Filipe Soul, um dos organizadores do Xamego. Crédito: Acervo Pessoal
“Como o Slam tem o intuito de dar voz às minorias, seu crescimento foi inevitável. Todas as pessoas que tinham algo a dizer encontraram um espaço onde elas seriam ouvidas. E como cada pessoa tem sua perspectiva, os pontos trazidos agregaram ao movimento, transformando-o em algo grande e plural”, contou.
O Slam tem alcançados outros espaços para além das ruas, como teatros, escolas e museus. Para Filipe, isso é um sonho realizado. “Estar em diversos espaços é um grande passo para todos que desfrutamos do movimento. É quebrar uma enorme barreira, pois deixamos de ser um movimento marginalizado e ocupamos espaços que nos fizeram acreditar que não eram para nós”, afirmou.
Mas, nem tudo são flores no Slam capixaba. Adrielly Franklin, campeã estadual, destacou alguns desafios enfrentados pela cena no Espírito Santo. “Como mulher preta, vejo que há uma escassez de mulheres, o que gera uma trajetória muitas vezes solitária”, Porém, segundo ela, o principal desafio é a falta de investimentos na cultura. “Isso faz com que em muitos momentos a cena fique prejudicada por não conseguir continuar promovendo edições com qualidade. Com isso, muitos coletivos acabam sendo desativados e os organizadores se sentem totalmente abandonados pela cultura”, completa.
Adrielly Franklin, campeã estadual de Slam. Crédito: Gabriella Richa
O futuro do Slam no ES
Filipe Soul enxerga um futuro promissor para a cena de Slam no estado. “O próximo passo é alcançar um maior nível de profissionalização. Com mais editais e projetos voltados para a cultura, o movimento pode crescer ainda mais, atingindo novos espaços e públicos”

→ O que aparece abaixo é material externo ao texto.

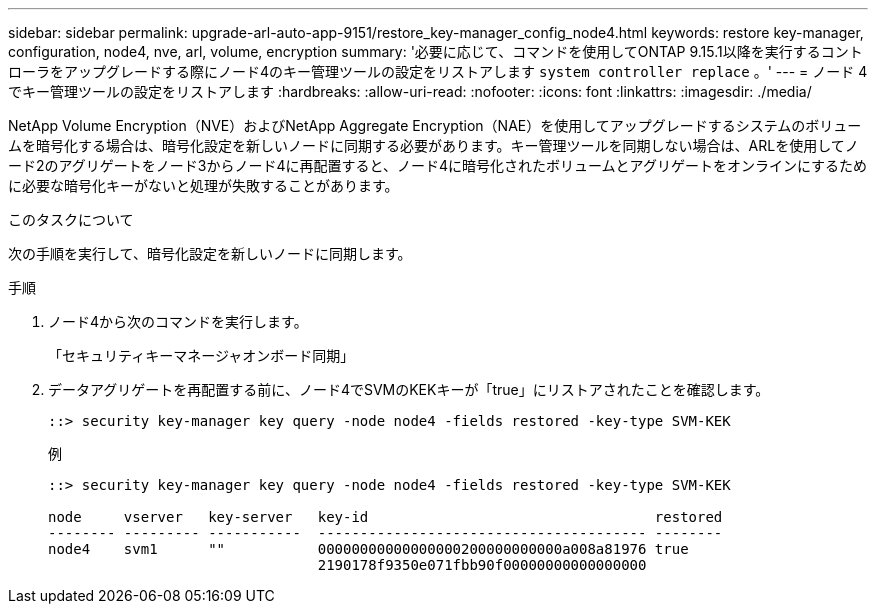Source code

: ---
sidebar: sidebar 
permalink: upgrade-arl-auto-app-9151/restore_key-manager_config_node4.html 
keywords: restore key-manager, configuration, node4, nve, arl, volume, encryption 
summary: '必要に応じて、コマンドを使用してONTAP 9.15.1以降を実行するコントローラをアップグレードする際にノード4のキー管理ツールの設定をリストアします `system controller replace` 。' 
---
= ノード 4 でキー管理ツールの設定をリストアします
:hardbreaks:
:allow-uri-read: 
:nofooter: 
:icons: font
:linkattrs: 
:imagesdir: ./media/


[role="lead"]
NetApp Volume Encryption（NVE）およびNetApp Aggregate Encryption（NAE）を使用してアップグレードするシステムのボリュームを暗号化する場合は、暗号化設定を新しいノードに同期する必要があります。キー管理ツールを同期しない場合は、ARLを使用してノード2のアグリゲートをノード3からノード4に再配置すると、ノード4に暗号化されたボリュームとアグリゲートをオンラインにするために必要な暗号化キーがないと処理が失敗することがあります。

.このタスクについて
次の手順を実行して、暗号化設定を新しいノードに同期します。

.手順
. ノード4から次のコマンドを実行します。
+
「セキュリティキーマネージャオンボード同期」

. データアグリゲートを再配置する前に、ノード4でSVMのKEKキーが「true」にリストアされたことを確認します。
+
[listing]
----
::> security key-manager key query -node node4 -fields restored -key-type SVM-KEK
----
+
.例
[listing]
----
::> security key-manager key query -node node4 -fields restored -key-type SVM-KEK

node     vserver   key-server   key-id                                  restored
-------- --------- -----------  --------------------------------------- --------
node4    svm1      ""           00000000000000000200000000000a008a81976 true
                                2190178f9350e071fbb90f00000000000000000
----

Adrielly Franklin, com grande alegria e responsabilidade, se prepara para representar o Espírito Santo na competição nacional. “O meu desejo é levar a potência, a cumplicidade e o sorriso que os poetas do ES sempre carregam consigo. Espero poder atravessar as pessoas com tudo o que aprendi no meu estado. Que através de mim as pessoas possam conhecer um pouco do talento que os nossos carregam! E que esse momento seja memorável para tantos rostos, processos e sonhos sendo vividos”, completou.